**WORK TO BE COMPLETED**
Which lines of the data below contain the word "value"? Pull out each of those lines and copy it in full.

**EXERCISE MATERIALS**
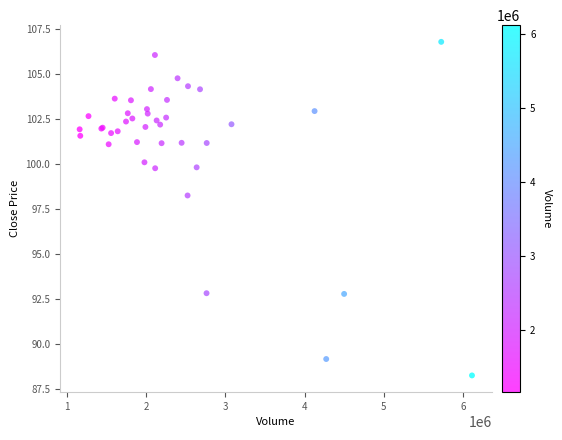

What Y value in the scatter plot is closest to 97?

98.2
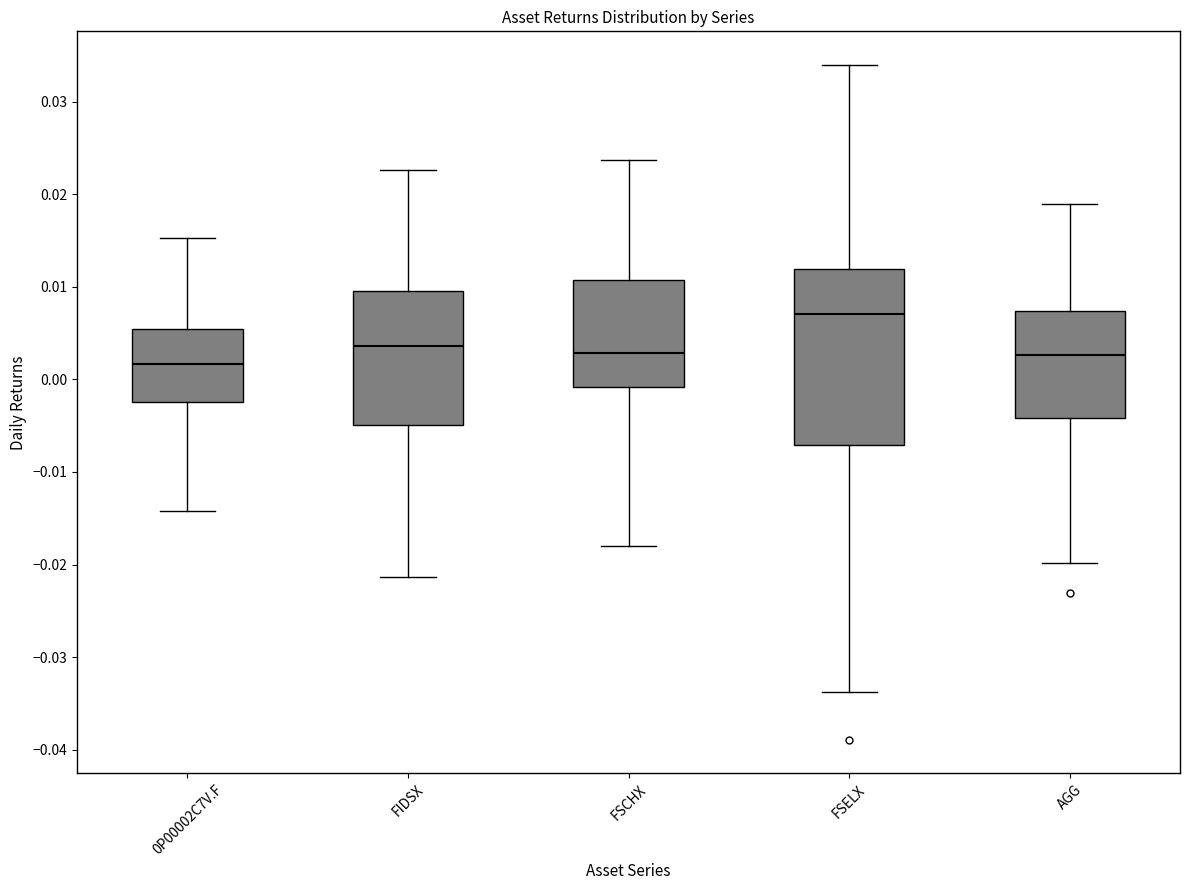

Comparing the boxes themselves (not the whiskers), which one is the tallest?

FSELX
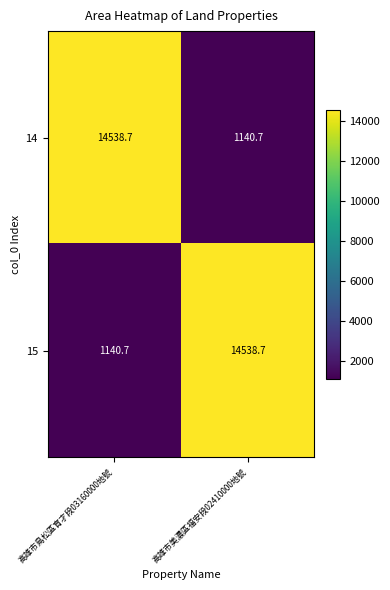

At 高雄市鳥松區育才段03160000地號, list the series in order from smallest to largest.

15, 14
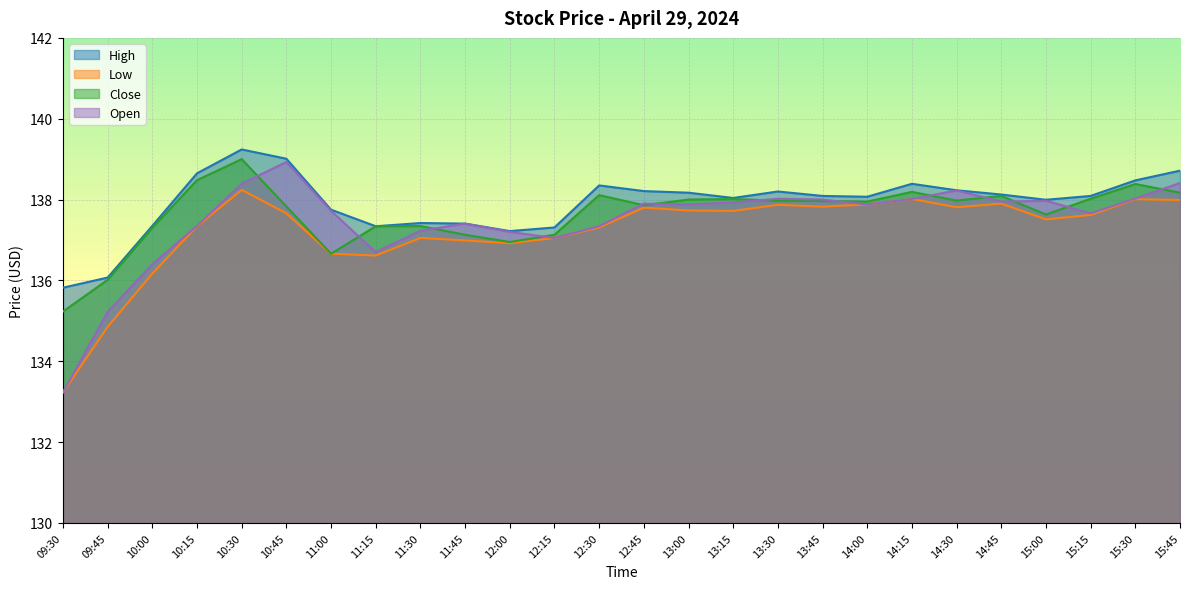

List the series in order of their overall mean, highest first.

High, Close, Open, Low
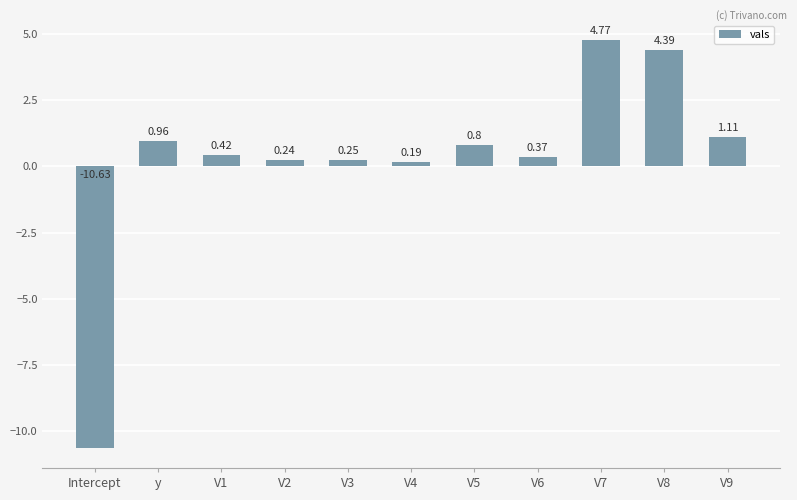

What is the change in value from V6 to V8?

+4.0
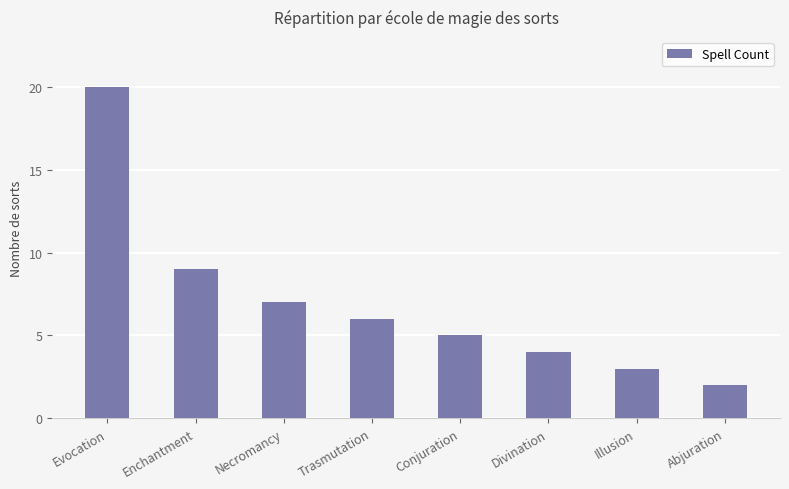

Reading left to right, extract all data points from this chart.

20	9	7	6	5	4	3	2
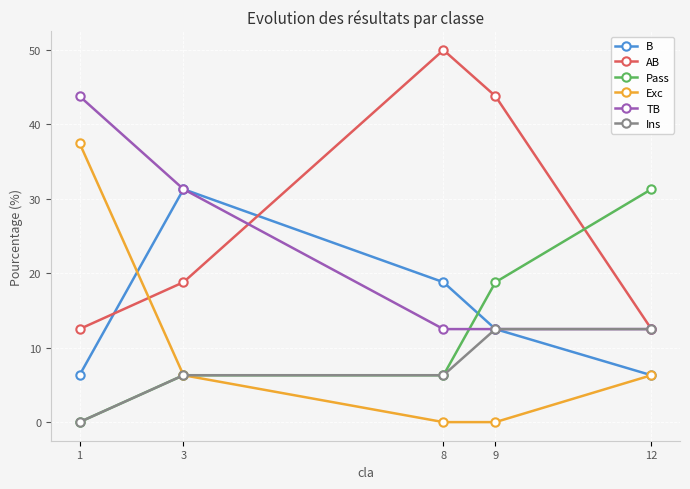

At which label does Pass first exceed 6?

3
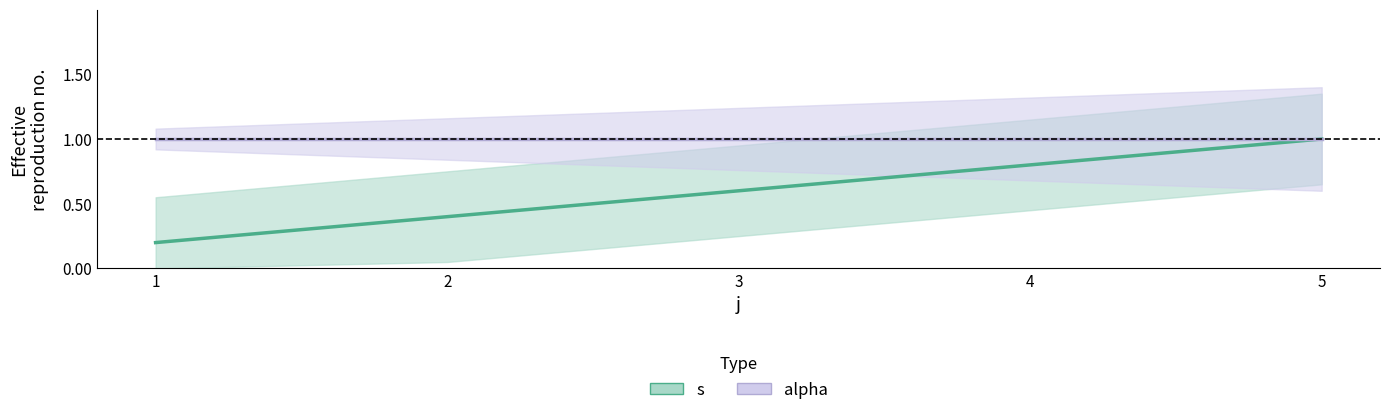

Is the value of s at 3 greater than the value of alpha at 5?

No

**SOLUTION TO THIS PROBLEM**
What Y value in the scatter plot is closest to 97?
What is the change in value from V6 to V8?
Is the value of s at 3 greater than the value of alpha at 5?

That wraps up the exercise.